§ **Text excerpt**:
Tick Tock – Lord Cut-Glass
In her latest blog, Linda looks at a particularly curious inhabitant of Llareggub.
Dylan Thomas’ famous and much-loved ‘play for voices’, Under Milk Wood, is set in the fictional west Wales town of Llareggub and follows the lives of the inhabitants, in all their diverse glory, over the course of one day in springtime.
We are first introduced to Lord Cut-Glass just before daybreak, as he dreams of time in his sleep: ‘tick tock tick tock tick tock tick tock’. Compared with some of the ‘larger than life’ inhabitants of Llareggub, he has a relatively small contribution to make and his character can be easily overlooked.
Thomas portrays him as a reclusive, impoverished misfit, an oddball who wears cast-off jumble-sale clothes, including the vicar’s frock-coat. Rarely seen in the community, he dashes outside to empty the slops and runs back inside his ‘dust-scrabbled shack’ near the harbour in lowly Donkey Street, where he lives alongside inhabitants notorious for their morals, such as unmarried mother Polly Garter, Nogood Boyo and Dai Bread, who has two wives.
In his kitchen he has surrounded himself with ‘sixty-six clocks, one for each year of his loony age’, which create a constant cacophony of sound (‘ping, strike, tick, chime and tock’), as he habitually sets them all to different times.

§ **Problem details**: Copy the passage on Lord Cut-Glass from "In his kitchen" to "to different times.", changing "kitchen" to "parlor".

§ **Collected data**:

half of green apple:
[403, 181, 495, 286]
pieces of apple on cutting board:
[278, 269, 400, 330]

§ **Completed task**:
In his parlor he has surrounded himself with ‘sixty-six clocks, one for each year of his loony age’, which create a constant cacophony of sound (‘ping, strike, tick, chime and tock’), as he habitually sets them all to different times.